Der ungarische Ministerpräsident Viktor Orban gilt als langjähriger enger Freund Putins. 

Kompliziert ist die Lage in Ungarn deshalb, weil die Regierungspartei Fidesz und Ministerpräsident Viktor Orban zwar alle Massnahmen der EU gegen Russland derzeit mittragen, aber zugleich eigene Interessen verfolgen. Die Partei hat regelmässig russlandkritische Resolutionen blockiert, Parteichef Orban gilt als langjähriger enger Freund Putins. Auch die Wirtschaftsbeziehungen sind eng, Kredite, Technik und Gas aus Russland sind für Fidesz und Orban existenziell. Derzeit verurteilt Orban den Angriffskrieg, in regierungsnahen Medien finden sich aber noch prorussische Kommentare.

Italien

Der italienische Rechtspopulist Matteo Salvini ist bei einem Besuch an der polnisch-ukrainischen Grenze wegen seiner in der Vergangenheit offen geäusserten Bewunderung für Putin verbal angegangen worden. «Kein Respekt für Sie», rief ihm der Bürgermeister der Stadt Przemysl während einer Pressekonferenz zu.

Das Parlament in Rom ist voll von ehemaligen «Putiniani», von Putin-Anhängern, die sich nun winden, um auf die dezidierte Regierungslinie unter Premier Mario Draghi umzuschwenken. Ex-Ministerpräsident Silvio Berlusconi nannte seinen Freund Putin einst «ein Geschenk des Herrn» und «meinen kleinen Bruder», nun erklärt er knapp: Er habe seit Kriegsbeginn noch nicht mit Putin telefoniert.
_____
■ ARBEITSAUFTRAG 1
Fasse den Text über Putins Freunde in Ungarn und Italien in zwei Sätzen zusammen.
■ ARBEITSAUFTRAG 2
Stimmen diese Aussagen mit dem Text über Putins Freunde in Ungarn und Italien überein? Antworte jeweils mit Ja oder Nein und zitiere die Worte aus dem Text, die das entscheiden.
(a) Orban verurteilt derzeit den Angriffskrieg.
(b) Der Bürgermeister von Przemysl hat Salvini bei der Pressekonferenz gelobt.
(c) Berlusconi hat seit Kriegsbeginn mehrmals mit Putin telefoniert.
■ ARBEITSAUFTRAG 3
Schreib den Text über Putins Freunde in Ungarn und Italien nach seinem letzten Satz weiter.
_____
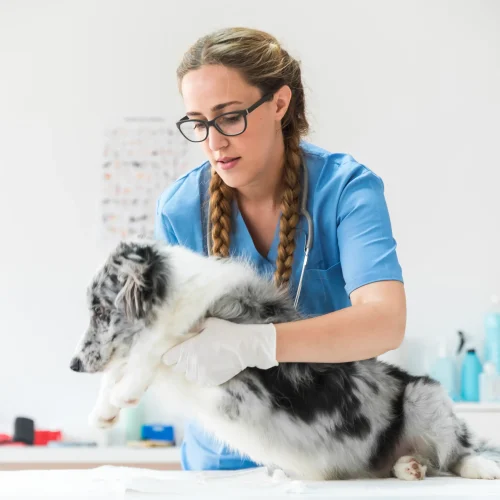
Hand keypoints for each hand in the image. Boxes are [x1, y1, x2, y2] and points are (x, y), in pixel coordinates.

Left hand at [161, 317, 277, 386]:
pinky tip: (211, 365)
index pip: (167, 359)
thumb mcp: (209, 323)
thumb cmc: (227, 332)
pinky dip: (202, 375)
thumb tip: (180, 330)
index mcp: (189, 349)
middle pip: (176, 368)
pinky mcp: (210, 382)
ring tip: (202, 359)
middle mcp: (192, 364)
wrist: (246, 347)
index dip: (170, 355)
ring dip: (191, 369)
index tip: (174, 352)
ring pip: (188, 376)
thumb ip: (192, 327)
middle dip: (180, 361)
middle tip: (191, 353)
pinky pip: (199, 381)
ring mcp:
_____
■ ANTWORT 1
In Ungarn tragen Fidesz und Viktor Orban die Maßnahmen der EU gegen Russland zwar mit, verfolgen aber eigene Interessen, denn Orban gilt als langjähriger enger Freund Putins, und Kredite, Technik und Gas aus Russland sind für sie existenziell. In Italien wurde Matteo Salvini an der polnisch-ukrainischen Grenze wegen seiner früheren Bewunderung für Putin verbal angegangen, und frühere Putin-Anhänger im Parlament wie Silvio Berlusconi versuchen nun, auf die Regierungslinie unter Mario Draghi umzuschwenken.

■ ANTWORT 2
(a) Ja: „Derzeit verurteilt Orban den Angriffskrieg“
(b) Nein: „«Kein Respekt für Sie», rief ihm der Bürgermeister der Stadt Przemysl während einer Pressekonferenz zu.“
(c) Nein: „Er habe seit Kriegsbeginn noch nicht mit Putin telefoniert.“

■ ANTWORT 3
Noch grösser die Verlegenheit bei Matteo Salvini: Vor fünf Jahren hatte er seine rechtspopulistische Lega mit einem Partnerschaftsabkommen an Putins Partei gebunden. Salvini war Italiens «Chefputinianer» und zeigte sich sogar im T-Shirt mit Putin-Konterfei im Europaparlament. Recherchen italienischer Medien legen nahe, dass die Lega viel Geld aus Moskau erhalten haben könnte, was diese dementiert.

Salvini reagierte zunächst zögerlich auf die russische Invasion, dann schwenkte er um wie fast alle italienischen Populisten.  Und reiste nach Polen für einen Besuch an der Grenze, um seine politische Kehrtwende auch bildhaft zu untermauern. Der Kommunikationscoup missglückte. Der Bürgermeister der polnischen Grenzstadt, ein Ultrarechter wie Salvini, streckte diesem das ominöse Putin-T-Shirt ins Gesicht und sagte: «No respect for you.» Seither steht Salvini selbst in seiner eigenen Partei unter heftiger Kritik.   

Deutschland

Sahra Wagenknecht ist die populärste Linke in Deutschland.  Anders als viele in ihrer Partei lehnte sie Wirtschaftssanktionen gegen Russland ab.

In Deutschland sind die Populisten rechts und links berüchtigt für ihre langjährige Nähe zu Wladimir Putin. Politikerinnen und Politiker der AfD und der Linkspartei trafen nicht nur wiederholt dessen Leute, sie reisten auch auf die Krim oder in den Donbass, um ihre Solidarität mit den russischen Kriegszielen zu zeigen.

Sahra Wagenknecht, die populärste Linke, schloss noch unmittelbar vor der russischen Invasion kategorisch aus, dass Moskau überhaupt solche Pläne hege. An der Eskalation seien einzig der Westen und die «aggressive» Nato schuld, weil sie legitime Sicherheitsinteressen Russlands verletzten. Diese Meinung behielt sie auch nach Kriegsbeginn bei. Sie verurteilte den Angriff zwar deutlich und forderte beide Seiten auf, zu Gesprächen zurückzukehren. Anders als viele in ihrer Partei lehnte sie aber nicht nur deutsche Waffenlieferungen an die Ukraine kategorisch ab, sondern auch Wirtschaftssanktionen gegen Russland.

Dies entsetzte Gregor Gysi, die zweite lebende Ikone der Linkspartei, der zuvor Moskau fast immer verteidigt hatte. Er warf Wagenknecht angesichts des ukrainischen Leids «völlige Emotionslosigkeit» vor. Wer Waffenlieferungen ablehne, spreche der Ukraine faktisch das Recht ab, sich selbst zu verteidigen und sei «indirekt dafür, dass sie nur die Chance zur bedingungslosen Kapitulation» bekomme. Wagenknecht beklagte sich danach über Gysis «Rufmord».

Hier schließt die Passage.